Task goal: Would you repeat each line below exactly, without the pictures?

======== Material provided ========

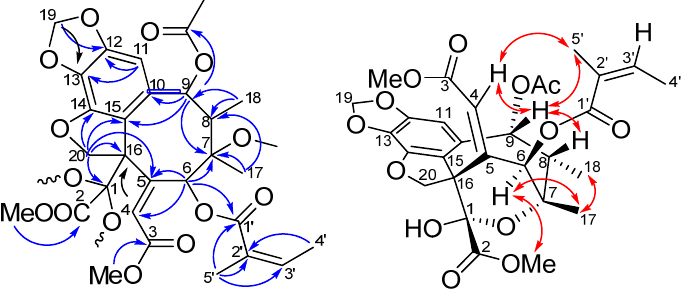
Figure 2. Selected HMBC (arrow) and NOESY (double headed arrow) correlations of 1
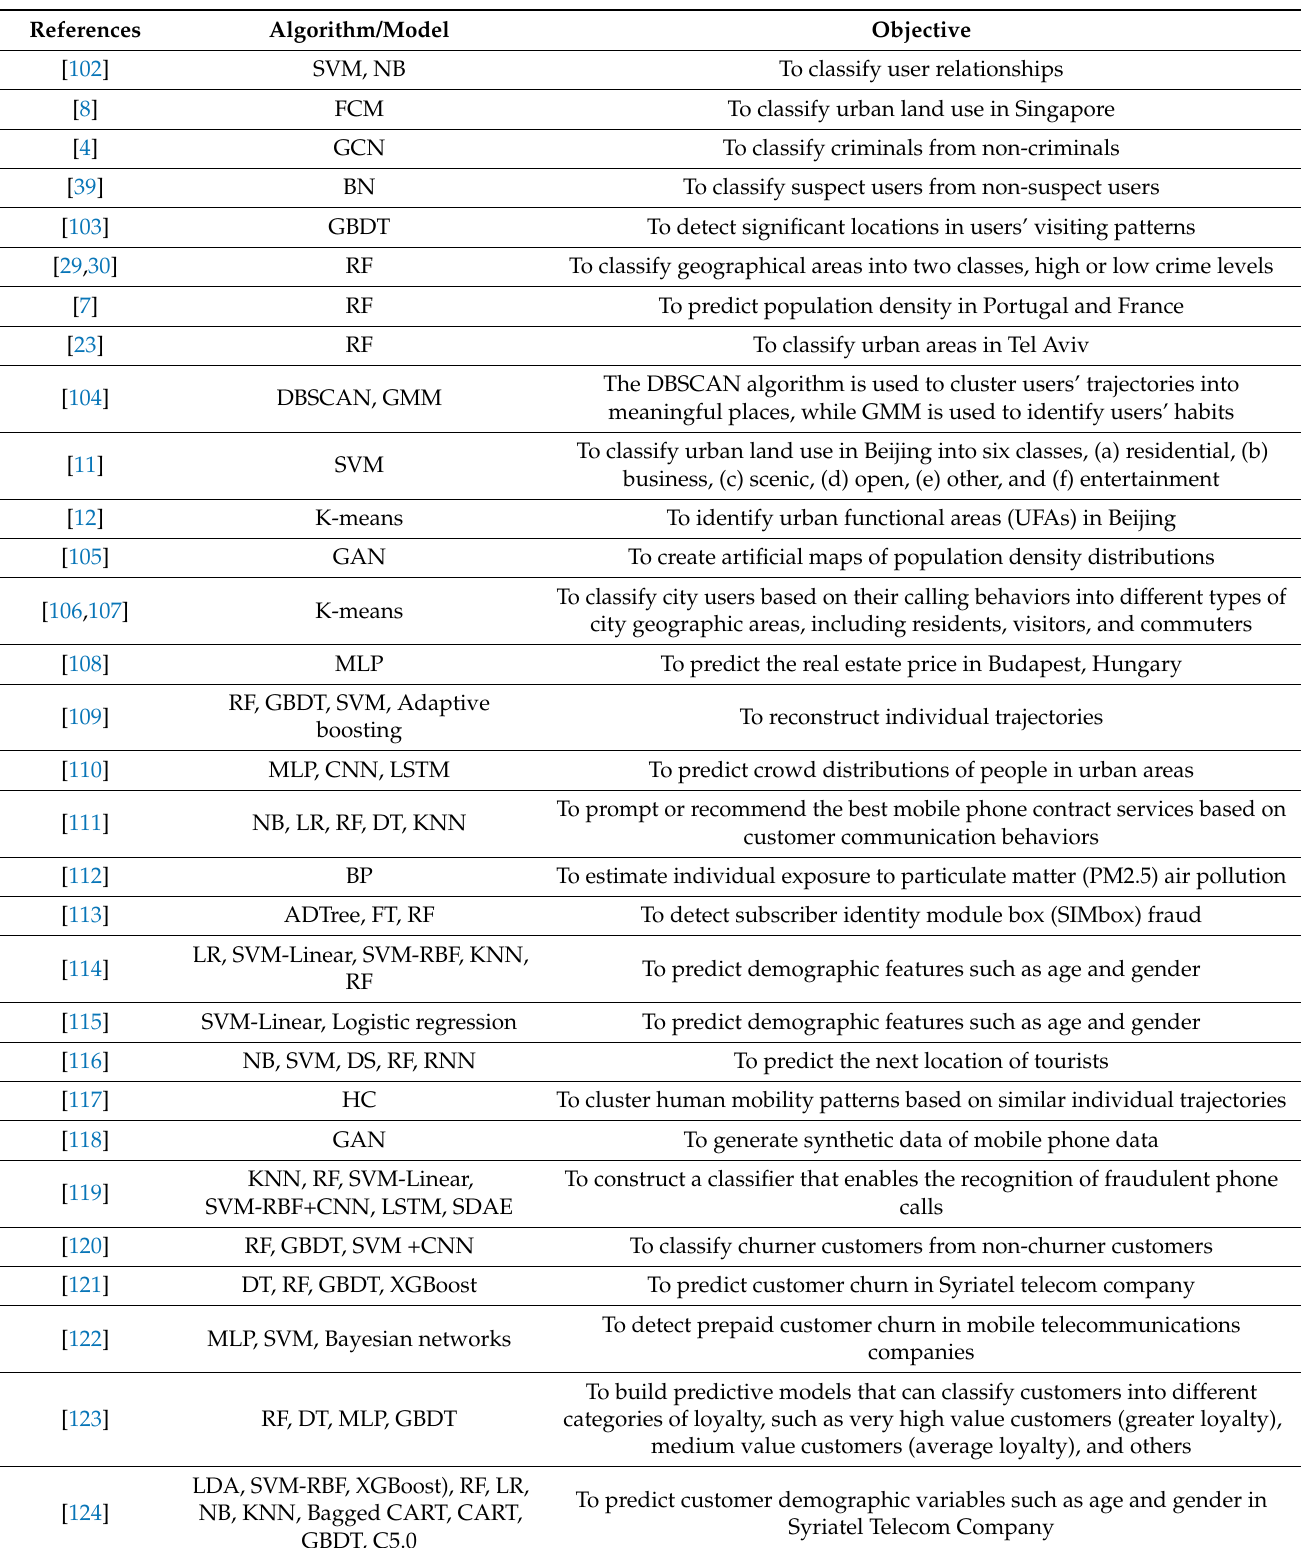
Table 7. Machine learning (ML) and deep learning (DL) models and algorithms used by previous researchers in mobile phone data studies. The abbreviation of algorithms is shown in the back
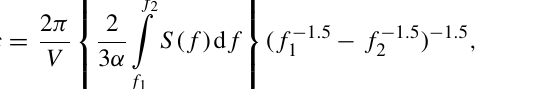
Figure 1. (a) For 28 March 2020, a joint probability density func- tion (PDF) of KAZR reflectivity and Doppler velocity in the vertical profiles with a liquid water path (LWP) value less than 0.25kgm − 2 and box-and-whisker plots showing the median Doppler velocity in every 1.5dB reflectivity bin. (b) For all 13 COMBLE cases, a joint PDF of KAZR reflectivity and Doppler velocity in the vertical pro- files with a LWP value less than 0.25kgm − 2 , the relative frequency distribution of KAZR Doppler velocity in the same low LWP peri- ods, and the relative frequency distribution of KAZR reflectivity in the same low LWP periods. Prepared using Crameri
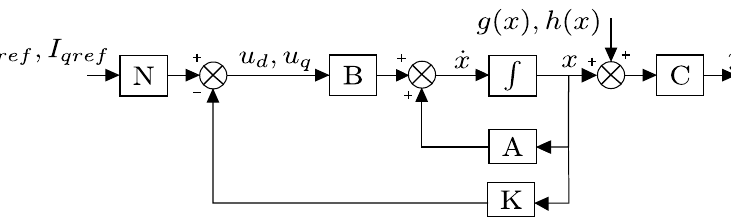
Figure 3. Full state feedback LQR-controller for the decoupled MG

========

Exercise output:
Figure 2. Selected HMBC (arrow) and NOESY (double headed arrow) correlations of 1
Table 7. Machine learning (ML) and deep learning (DL) models and algorithms used by previous researchers in mobile phone data studies. The abbreviation of algorithms is shown in the back
Figure 1. (a) For 28 March 2020, a joint probability density func- tion (PDF) of KAZR reflectivity and Doppler velocity in the vertical profiles with a liquid water path (LWP) value less than 0.25kgm − 2 and box-and-whisker plots showing the median Doppler velocity in every 1.5dB reflectivity bin. (b) For all 13 COMBLE cases, a joint PDF of KAZR reflectivity and Doppler velocity in the vertical pro- files with a LWP value less than 0.25kgm − 2 , the relative frequency distribution of KAZR Doppler velocity in the same low LWP peri- ods, and the relative frequency distribution of KAZR reflectivity in the same low LWP periods. Prepared using Crameri
Figure 3. Full state feedback LQR-controller for the decoupled MG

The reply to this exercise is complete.